> _What needs to be done_
Transcribe the data below verbatim from the line with "mint Rebecca Ferguson, Timothée" to the line with "E o que diz". Include both of those lines.

> _Material for the task_

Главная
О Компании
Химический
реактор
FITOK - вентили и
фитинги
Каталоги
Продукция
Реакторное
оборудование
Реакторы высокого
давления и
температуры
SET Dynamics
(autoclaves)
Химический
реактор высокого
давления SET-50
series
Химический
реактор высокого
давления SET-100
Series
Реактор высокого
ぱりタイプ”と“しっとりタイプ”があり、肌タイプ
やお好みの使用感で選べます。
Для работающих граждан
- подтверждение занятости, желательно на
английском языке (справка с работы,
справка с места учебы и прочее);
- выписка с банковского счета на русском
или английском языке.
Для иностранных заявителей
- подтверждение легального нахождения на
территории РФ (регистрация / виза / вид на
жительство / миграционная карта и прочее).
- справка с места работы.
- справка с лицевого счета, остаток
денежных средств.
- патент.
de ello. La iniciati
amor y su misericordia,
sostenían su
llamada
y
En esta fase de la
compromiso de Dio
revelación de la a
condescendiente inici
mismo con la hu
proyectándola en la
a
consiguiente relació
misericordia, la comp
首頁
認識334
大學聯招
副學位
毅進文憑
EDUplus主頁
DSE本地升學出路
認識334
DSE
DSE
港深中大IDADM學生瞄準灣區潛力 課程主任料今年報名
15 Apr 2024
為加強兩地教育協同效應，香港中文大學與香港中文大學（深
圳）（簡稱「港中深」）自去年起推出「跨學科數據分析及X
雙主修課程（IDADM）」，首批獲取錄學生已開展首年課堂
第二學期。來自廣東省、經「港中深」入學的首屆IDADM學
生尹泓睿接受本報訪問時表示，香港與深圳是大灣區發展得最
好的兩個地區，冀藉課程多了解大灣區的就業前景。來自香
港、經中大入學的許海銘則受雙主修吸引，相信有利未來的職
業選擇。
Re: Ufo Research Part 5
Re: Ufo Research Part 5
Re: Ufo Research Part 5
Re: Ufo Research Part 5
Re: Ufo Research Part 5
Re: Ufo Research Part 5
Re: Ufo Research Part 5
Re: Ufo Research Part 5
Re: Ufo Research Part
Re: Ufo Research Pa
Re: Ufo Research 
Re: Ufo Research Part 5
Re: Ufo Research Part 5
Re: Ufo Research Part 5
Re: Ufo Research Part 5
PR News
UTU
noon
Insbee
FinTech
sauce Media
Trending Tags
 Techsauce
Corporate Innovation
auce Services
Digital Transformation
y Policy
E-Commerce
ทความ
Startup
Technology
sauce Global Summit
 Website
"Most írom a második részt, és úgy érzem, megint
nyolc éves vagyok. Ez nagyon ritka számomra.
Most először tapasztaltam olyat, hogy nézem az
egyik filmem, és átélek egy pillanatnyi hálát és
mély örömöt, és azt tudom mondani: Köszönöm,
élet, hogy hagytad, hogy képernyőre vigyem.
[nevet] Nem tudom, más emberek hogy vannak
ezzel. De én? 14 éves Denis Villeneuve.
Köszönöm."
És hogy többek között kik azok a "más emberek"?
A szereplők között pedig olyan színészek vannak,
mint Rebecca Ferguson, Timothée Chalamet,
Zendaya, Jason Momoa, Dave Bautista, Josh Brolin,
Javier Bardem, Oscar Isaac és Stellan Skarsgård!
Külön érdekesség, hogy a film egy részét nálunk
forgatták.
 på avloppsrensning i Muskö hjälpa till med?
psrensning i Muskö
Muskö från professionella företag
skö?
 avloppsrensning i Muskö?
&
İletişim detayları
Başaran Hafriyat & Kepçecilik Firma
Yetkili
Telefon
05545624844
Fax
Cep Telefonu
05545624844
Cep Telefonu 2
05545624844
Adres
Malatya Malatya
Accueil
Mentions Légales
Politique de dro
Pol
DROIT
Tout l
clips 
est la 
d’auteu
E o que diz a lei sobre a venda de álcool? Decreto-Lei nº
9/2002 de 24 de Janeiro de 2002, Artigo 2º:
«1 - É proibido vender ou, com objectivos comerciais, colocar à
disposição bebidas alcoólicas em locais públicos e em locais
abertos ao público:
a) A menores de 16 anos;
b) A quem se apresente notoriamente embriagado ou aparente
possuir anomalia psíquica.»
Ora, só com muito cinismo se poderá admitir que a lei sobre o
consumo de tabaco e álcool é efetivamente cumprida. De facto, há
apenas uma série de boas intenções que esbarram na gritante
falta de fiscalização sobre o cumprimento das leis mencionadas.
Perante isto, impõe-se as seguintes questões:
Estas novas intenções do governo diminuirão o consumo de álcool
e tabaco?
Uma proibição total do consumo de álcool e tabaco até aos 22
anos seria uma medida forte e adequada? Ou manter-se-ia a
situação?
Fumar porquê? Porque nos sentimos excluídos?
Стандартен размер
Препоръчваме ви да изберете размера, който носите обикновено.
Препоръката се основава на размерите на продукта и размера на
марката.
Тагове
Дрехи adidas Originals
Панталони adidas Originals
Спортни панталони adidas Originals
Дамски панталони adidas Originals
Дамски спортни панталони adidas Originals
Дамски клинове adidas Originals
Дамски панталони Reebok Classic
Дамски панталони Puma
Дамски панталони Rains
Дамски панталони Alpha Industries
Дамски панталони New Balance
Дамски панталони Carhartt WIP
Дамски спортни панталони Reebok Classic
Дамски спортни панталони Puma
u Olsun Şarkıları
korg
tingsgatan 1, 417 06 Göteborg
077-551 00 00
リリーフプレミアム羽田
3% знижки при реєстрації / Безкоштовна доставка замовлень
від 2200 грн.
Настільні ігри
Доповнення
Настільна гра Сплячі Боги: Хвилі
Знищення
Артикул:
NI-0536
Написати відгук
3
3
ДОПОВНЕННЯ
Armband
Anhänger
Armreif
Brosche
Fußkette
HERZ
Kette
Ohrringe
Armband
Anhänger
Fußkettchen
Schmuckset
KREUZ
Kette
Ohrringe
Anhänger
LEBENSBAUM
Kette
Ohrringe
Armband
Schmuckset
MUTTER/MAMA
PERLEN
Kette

> _Response_
mint Rebecca Ferguson, Timothée Chalamet,
Zendaya, Jason Momoa, Dave Bautista, Josh Brolin,
Javier Bardem, Oscar Isaac és Stellan Skarsgård!
Külön érdekesség, hogy a film egy részét nálunk
forgatták.
 på avloppsrensning i Muskö hjälpa till med?
psrensning i Muskö
Muskö från professionella företag
skö?
 avloppsrensning i Muskö?
&
İletişim detayları
Başaran Hafriyat & Kepçecilik Firma
Yetkili
Telefon
05545624844
Fax
Cep Telefonu
05545624844
Cep Telefonu 2
05545624844
Adres
Malatya Malatya
Accueil
Mentions Légales
Politique de dro
Pol
DROIT
Tout l
clips 
est la 
d’auteu
E o que diz a lei sobre a venda de álcool? Decreto-Lei nº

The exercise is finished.